**Text for analysis:**
Re: Scatter/Gather vector operations

Dzonatas <dzonatas@xxxxxxxxxx> · Sun, 08 Apr 2007 01:02:53 -0700

Tim Prince wrote:
Dzonatas wrote:
Is this the only portable way to do to a pack/unpack without asm()? 
How do I set it up differently to trigger a pack/unpack optimization?

Thank you.

If you're talking about optimization for a specific CPU, but you don't 
want to reveal which CPU that is, why even post this?
No. I'm just trying to get an idea of what direction the future of such 
code may take, as I also wonder what is the best format for now.
This code looks OK to me.  There isn't any special hardware support 
for this on commonly available CPUs, like Opteron or Xeon. Scalar 
moves should work as well as anything, and you are within the limits 
for efficient Write Combine buffering.  If you have problems, you 
won't get any help if you can't describe them more specifically.

The problem is bandwidth. Vector processes help greatly with that alone 
despite the matrix math.

**Records supplied:**
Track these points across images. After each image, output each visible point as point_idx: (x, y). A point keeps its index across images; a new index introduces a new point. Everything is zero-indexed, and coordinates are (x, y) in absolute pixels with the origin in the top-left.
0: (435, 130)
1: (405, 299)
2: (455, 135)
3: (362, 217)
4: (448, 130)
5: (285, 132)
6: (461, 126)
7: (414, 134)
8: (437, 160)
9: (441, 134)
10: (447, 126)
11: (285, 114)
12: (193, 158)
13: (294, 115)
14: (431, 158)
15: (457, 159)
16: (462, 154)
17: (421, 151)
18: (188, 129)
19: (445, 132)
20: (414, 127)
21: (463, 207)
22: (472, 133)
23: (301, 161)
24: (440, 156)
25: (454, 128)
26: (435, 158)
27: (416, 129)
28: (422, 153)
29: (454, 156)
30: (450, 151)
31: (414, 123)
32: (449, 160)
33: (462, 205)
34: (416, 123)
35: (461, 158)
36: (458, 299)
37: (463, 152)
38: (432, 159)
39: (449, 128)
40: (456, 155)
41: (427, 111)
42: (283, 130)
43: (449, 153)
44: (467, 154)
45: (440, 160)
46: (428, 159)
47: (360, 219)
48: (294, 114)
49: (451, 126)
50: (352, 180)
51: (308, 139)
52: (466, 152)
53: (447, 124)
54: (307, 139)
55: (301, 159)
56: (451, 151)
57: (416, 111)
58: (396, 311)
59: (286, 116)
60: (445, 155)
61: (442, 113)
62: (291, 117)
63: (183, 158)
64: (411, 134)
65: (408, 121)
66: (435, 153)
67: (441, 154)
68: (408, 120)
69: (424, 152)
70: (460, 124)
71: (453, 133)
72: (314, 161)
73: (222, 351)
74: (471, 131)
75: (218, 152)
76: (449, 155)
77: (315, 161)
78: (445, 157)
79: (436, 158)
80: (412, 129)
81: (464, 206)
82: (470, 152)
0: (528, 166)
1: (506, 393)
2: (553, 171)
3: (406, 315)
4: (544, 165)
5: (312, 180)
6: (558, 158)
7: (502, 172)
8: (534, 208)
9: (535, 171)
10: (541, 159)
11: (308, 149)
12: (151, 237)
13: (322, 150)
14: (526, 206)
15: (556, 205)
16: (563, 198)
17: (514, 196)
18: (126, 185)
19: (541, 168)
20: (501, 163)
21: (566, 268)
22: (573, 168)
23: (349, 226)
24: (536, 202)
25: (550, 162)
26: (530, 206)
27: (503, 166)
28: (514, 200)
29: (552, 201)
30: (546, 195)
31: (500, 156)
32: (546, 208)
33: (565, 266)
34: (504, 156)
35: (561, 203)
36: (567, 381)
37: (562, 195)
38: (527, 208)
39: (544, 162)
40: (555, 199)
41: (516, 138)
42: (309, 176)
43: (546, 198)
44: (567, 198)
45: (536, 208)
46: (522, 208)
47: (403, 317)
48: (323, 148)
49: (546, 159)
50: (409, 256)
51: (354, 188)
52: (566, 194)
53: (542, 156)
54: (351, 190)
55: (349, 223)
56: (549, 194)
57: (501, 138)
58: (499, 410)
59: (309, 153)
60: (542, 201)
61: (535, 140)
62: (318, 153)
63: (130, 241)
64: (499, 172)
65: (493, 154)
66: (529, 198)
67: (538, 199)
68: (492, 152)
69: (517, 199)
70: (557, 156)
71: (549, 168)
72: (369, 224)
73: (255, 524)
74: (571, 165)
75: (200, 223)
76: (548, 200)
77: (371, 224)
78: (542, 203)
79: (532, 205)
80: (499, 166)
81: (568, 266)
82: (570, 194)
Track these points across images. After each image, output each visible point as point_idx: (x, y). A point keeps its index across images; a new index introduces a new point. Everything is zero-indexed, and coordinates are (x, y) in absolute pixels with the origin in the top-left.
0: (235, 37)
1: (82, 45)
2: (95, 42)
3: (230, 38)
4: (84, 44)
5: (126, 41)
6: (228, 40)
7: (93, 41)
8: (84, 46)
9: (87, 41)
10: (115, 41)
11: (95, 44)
* * *
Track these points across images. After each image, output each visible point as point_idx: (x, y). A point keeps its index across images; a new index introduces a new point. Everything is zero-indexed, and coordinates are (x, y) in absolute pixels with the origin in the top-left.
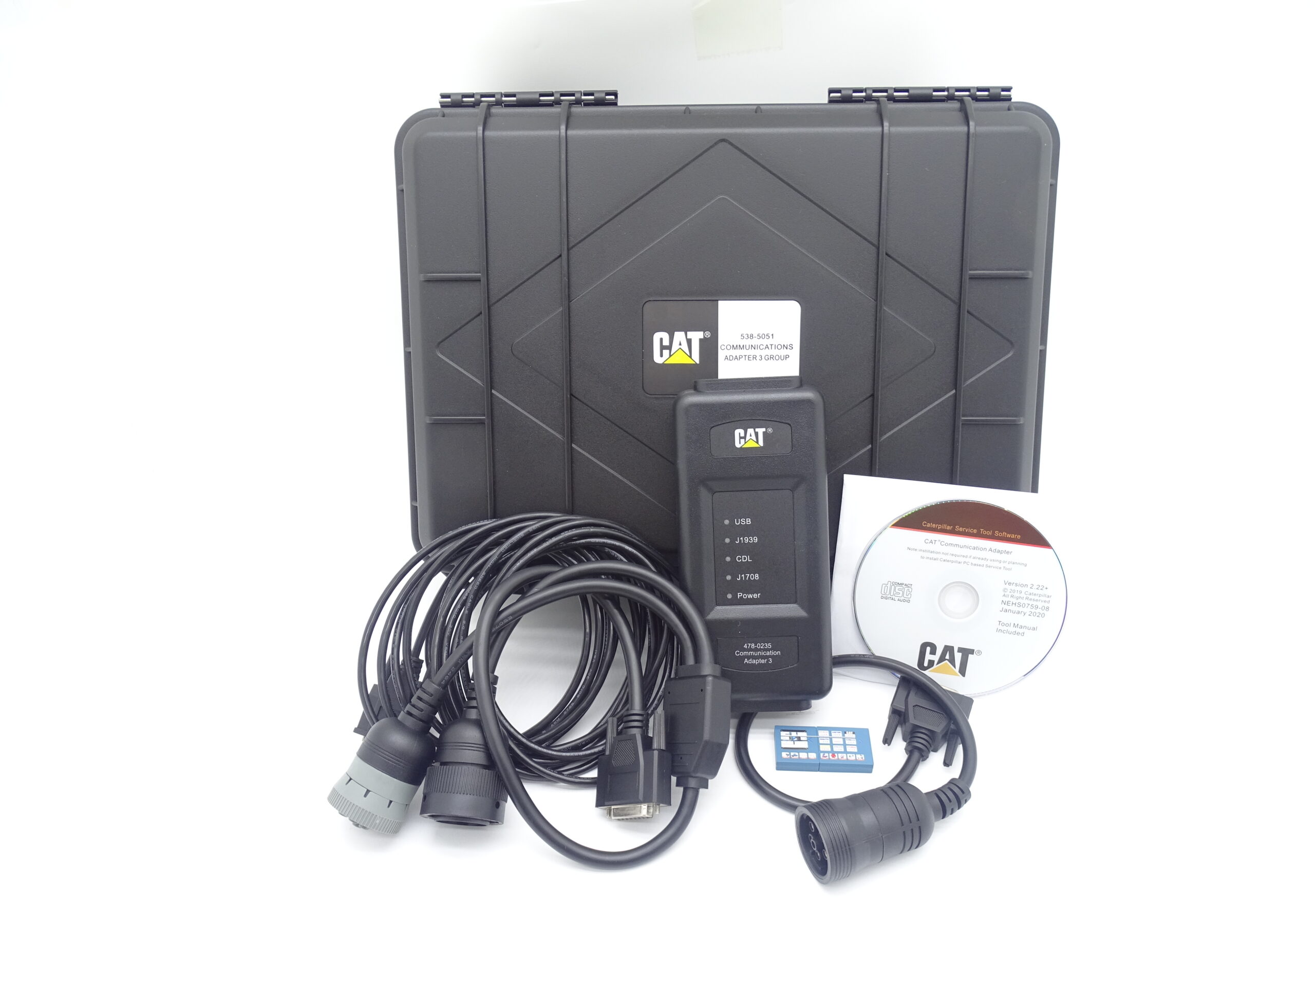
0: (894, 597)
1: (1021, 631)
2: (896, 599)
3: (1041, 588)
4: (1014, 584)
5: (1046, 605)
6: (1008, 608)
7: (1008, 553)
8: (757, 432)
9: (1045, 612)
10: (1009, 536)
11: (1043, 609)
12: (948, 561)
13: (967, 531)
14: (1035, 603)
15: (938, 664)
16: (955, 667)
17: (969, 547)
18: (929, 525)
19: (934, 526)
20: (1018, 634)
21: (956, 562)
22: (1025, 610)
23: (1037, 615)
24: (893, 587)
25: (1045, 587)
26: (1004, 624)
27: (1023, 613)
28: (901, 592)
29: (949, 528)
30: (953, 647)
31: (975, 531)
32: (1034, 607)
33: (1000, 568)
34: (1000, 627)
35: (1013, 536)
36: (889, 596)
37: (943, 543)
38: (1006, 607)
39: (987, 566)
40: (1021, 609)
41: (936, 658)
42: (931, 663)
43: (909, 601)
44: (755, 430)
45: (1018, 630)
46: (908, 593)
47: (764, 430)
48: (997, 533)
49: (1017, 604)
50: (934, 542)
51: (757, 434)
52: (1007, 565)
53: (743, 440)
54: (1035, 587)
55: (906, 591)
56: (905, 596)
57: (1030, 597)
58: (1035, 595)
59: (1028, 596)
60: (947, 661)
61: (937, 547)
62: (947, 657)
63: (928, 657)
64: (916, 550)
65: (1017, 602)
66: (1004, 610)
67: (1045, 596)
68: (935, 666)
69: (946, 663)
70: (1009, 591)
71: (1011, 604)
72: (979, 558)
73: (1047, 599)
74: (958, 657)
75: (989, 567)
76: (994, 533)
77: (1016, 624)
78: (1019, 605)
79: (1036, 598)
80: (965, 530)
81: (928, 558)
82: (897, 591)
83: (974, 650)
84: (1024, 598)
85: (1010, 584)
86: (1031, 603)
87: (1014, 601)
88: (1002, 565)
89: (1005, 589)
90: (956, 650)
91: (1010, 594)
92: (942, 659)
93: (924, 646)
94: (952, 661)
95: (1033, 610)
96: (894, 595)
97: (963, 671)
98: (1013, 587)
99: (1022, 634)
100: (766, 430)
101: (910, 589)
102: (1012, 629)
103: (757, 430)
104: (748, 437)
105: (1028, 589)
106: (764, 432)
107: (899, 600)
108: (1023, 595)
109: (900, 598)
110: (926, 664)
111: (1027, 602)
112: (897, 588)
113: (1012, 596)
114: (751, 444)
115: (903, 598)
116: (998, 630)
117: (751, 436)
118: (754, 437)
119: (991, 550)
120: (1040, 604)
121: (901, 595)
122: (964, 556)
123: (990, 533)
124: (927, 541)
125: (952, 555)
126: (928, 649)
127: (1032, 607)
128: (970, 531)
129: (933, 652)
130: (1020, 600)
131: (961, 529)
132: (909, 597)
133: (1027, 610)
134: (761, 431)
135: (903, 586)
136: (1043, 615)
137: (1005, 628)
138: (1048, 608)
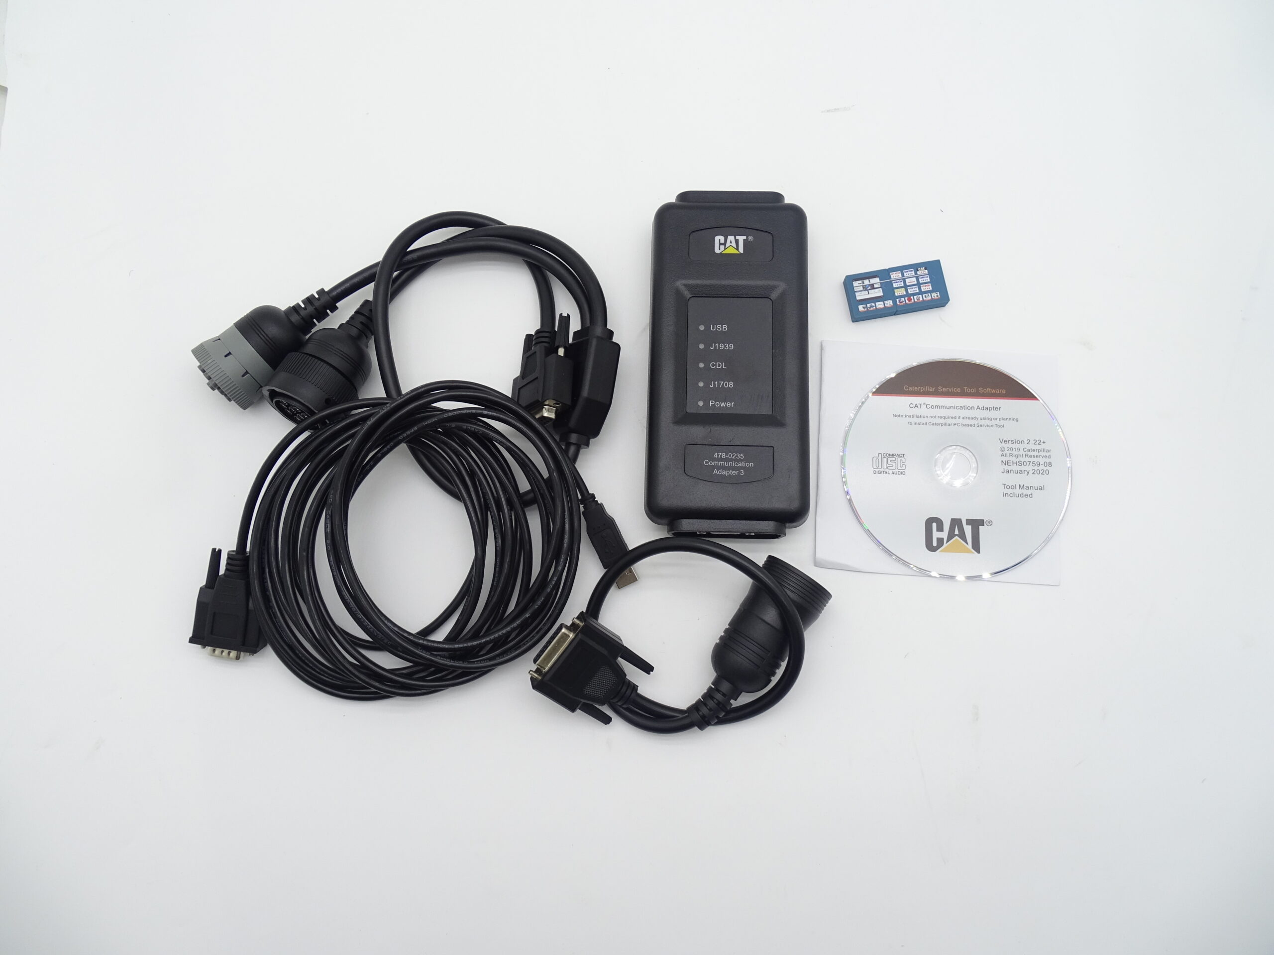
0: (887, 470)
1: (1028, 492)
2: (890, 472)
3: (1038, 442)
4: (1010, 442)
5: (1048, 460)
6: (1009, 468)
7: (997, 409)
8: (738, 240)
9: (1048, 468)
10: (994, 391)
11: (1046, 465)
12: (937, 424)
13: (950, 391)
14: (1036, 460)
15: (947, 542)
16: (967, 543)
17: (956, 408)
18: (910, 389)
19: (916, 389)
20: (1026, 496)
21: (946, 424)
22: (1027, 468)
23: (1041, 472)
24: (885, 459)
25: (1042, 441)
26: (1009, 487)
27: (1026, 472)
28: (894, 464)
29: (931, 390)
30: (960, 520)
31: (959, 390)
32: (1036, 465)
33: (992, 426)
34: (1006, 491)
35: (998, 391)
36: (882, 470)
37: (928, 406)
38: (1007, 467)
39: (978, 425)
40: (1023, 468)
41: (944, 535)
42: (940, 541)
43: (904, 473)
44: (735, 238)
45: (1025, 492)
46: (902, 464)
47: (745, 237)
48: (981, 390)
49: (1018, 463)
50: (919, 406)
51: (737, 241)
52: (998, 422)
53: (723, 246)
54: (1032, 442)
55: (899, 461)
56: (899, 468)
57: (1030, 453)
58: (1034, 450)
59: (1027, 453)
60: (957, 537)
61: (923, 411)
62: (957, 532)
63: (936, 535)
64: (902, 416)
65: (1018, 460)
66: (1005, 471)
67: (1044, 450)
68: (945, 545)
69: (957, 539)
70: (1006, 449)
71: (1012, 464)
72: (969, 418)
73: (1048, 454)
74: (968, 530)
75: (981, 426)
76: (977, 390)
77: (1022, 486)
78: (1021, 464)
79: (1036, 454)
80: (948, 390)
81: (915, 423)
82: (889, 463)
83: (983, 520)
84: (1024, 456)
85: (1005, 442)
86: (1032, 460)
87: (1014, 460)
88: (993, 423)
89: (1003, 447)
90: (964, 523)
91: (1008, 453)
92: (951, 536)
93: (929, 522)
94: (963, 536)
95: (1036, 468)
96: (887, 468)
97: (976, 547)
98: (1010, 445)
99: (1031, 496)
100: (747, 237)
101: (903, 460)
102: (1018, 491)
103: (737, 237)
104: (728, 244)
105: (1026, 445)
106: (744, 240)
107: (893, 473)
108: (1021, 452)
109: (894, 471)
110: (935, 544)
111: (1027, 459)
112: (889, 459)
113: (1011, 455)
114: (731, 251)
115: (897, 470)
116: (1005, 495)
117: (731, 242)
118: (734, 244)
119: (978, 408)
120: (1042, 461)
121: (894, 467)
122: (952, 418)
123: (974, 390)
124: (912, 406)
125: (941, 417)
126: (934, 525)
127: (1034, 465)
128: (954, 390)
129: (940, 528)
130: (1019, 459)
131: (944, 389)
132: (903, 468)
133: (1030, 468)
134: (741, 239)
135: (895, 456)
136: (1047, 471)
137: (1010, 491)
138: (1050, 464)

**What you need to do:**
1. In the forum thread on scatter/gather vector operations, rewrite the paragraph that begins "This code looks OK to me" as a short bulleted list that keeps its main facts.
2. Quote every sentence in the scatter/gather thread that ends with a question mark.
3. Extend the forum thread on scatter/gather vector operations, continuing after its final sentence about bandwidth.

**Answers for each item:**
1.
- The code looks fine.
- Commonly available CPUs such as Opteron or Xeon have no special hardware support for this.
- Scalar moves should work as well as anything.
- The code stays within the limits for efficient Write Combine buffering.
- Help with any problems requires describing them more specifically.

2.
- "Is this the only portable way to do to a pack/unpack without asm()?"
- "How do I set it up differently to trigger a pack/unpack optimization?"
- "If you're talking about optimization for a specific CPU, but you don't want to reveal which CPU that is, why even post this?"

3.
Currently, there are immediate targets for SSE2 and Altivec enabled 
architectures. I could probably write assembly code to overcome it with 
instructions to unpack a vector and scatter the data that is specific 
for SSE2/Altivec, but I don't want to aim that short. I would like to 
avoid the assembly code if possible.

For example, is there a formal way to use a vector register as a pointer 
to main memory to fetch that data into another vector register. I know 
this is beyond the basic vector operations implemented now, but like:

for(i=0;i<100;i++) {
*vector_reg1 = vector_reg2;   // scatter each data element from reg2 
into memory pointed to by each associated element in reg1
vector_reg1++;
}

Thanks for the response.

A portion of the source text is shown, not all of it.